A Salt Lake County employee running for the state Senate has been told he must either drop out of the race or find a new job - a move that could affect several other legislators who are also government employees.

Robert E. Gallegos, who monitors federal community development programs for the county Job Training Development Division, is seeking the Democratic nomination in District 2 against Senate Minority Leader Rex Black, D-Rose Park.Gallegos' job is funded largely from federal money. But the federal Hatch Act prohibits state and local government employees who work for such agencies from holding elected office, said Deputy County Attorney Gavin J. Anderson.

So Anderson has issued an opinion that Gallegos must drop out of the race or find a new job.

Gallegos said he asked a Utah Public Employees Association attorney to review Anderson's opinion. "I'll wait to see what he says before I decide what to do. But I want to know how school teachers can run for the Legislature if I can't. There are also two state employees in the House."

Anderson said Gallegos may actually have a point. He said teachers might be prohibited under the Hatch Act from running for office because schools receive federal funds. "But I have never been asked to issue an opinion on that." Sixteen legislators work for public schools or universities.

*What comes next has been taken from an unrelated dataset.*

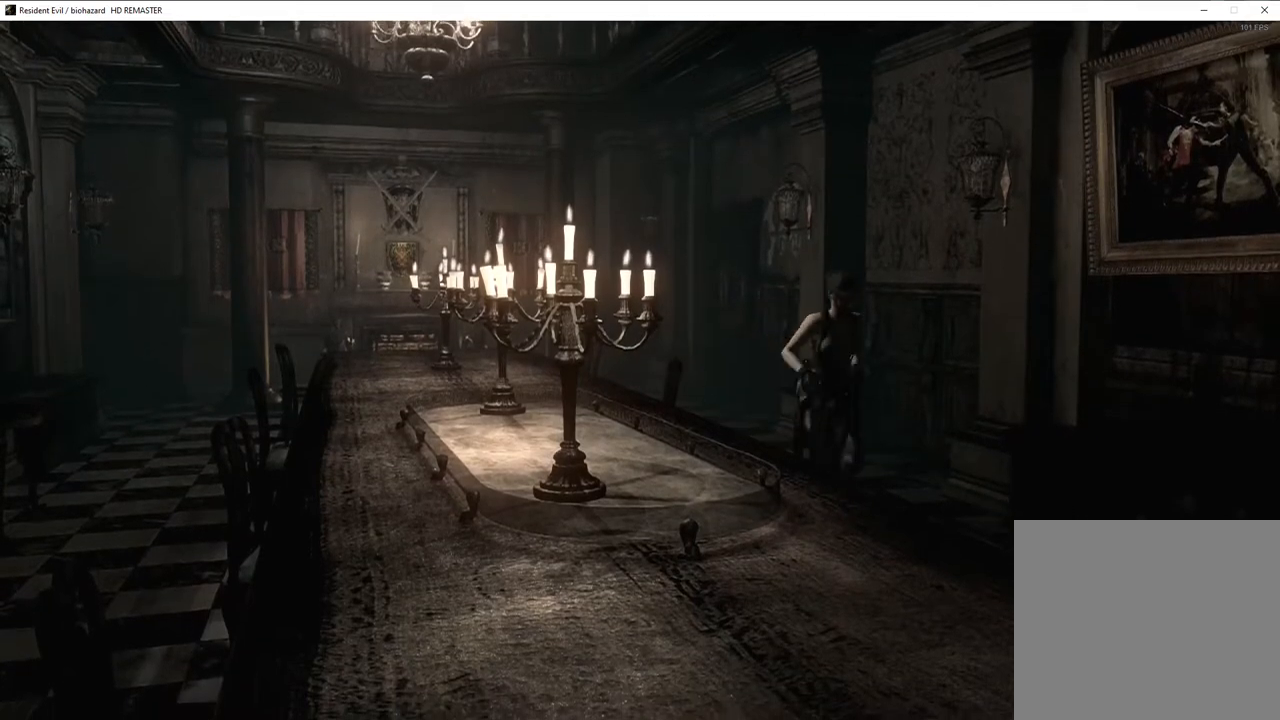
{"buttons": ["SQUARE", "DPAD_UP"], "left_stick": "center", "right_stick": "center", "events": []}
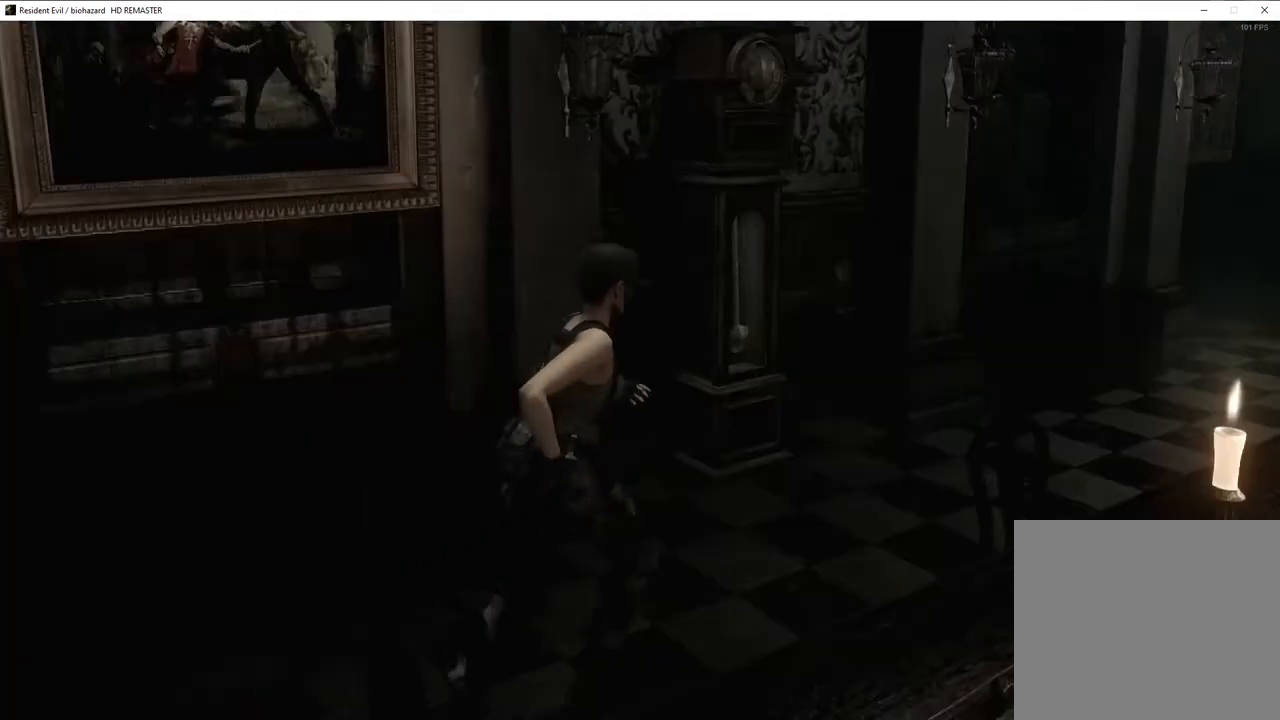
{"buttons": ["CROSS", "SQUARE", "DPAD_UP", "DPAD_RIGHT"], "left_stick": "center", "right_stick": "center"}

Also of note, the state Constitutional Revision Commission has been proposing legislation to better outline which state employees may serve in the Legislature - a topic that became hot when state employees Rep. Mont Evans, R-Riverton, and Rep. Janet Rose, D-Salt Lake, were elected in 1986. The commission's bill, however, went nowhere in the last session.

Anderson said Gallegos' county supervisor asked for his opinion. Gallegos said he felt his supervisor had received calls from state Democratic leaders raising questions, possibly to help his opponent - whom Gallegos calls a party "kingpin" because of his position as Senate minority leader.

State Democratic Chairman Randy Horiuchi flatly denied that. "That's absolutely false. I did meet with Bob and Sen. Black in a meeting prior to the county convention to see if we could resolve differences they had. But I do that routinely in high-profile legislative races."

At the county convention last week, Black faced in-party challenges from Gallegos and George H. Searle. Gallegos earned the right to face Black in a primary election by beating Searle by a mere three delegate votes, 15 to 12. Black received 49 delegate votes.

Gallegos said he is firmly committed to running for the Senate. He said a committee of Hispanics and others on the west side asked him to run because they felt their concerns were not being adequately represented.

"I may try to get a transfer to another county division that doesn't receive federal funding and wouldn't fall under the Hatch Act. I have to talk to my wife and the committee more," he said.

"I wish someone had told me about this before I had invested $100 in the campaign," he said. "I was ill-advised from the start by the county clerk's office. When I filed, I told them I worked for an agency that receives federal funds - but they said that was fine."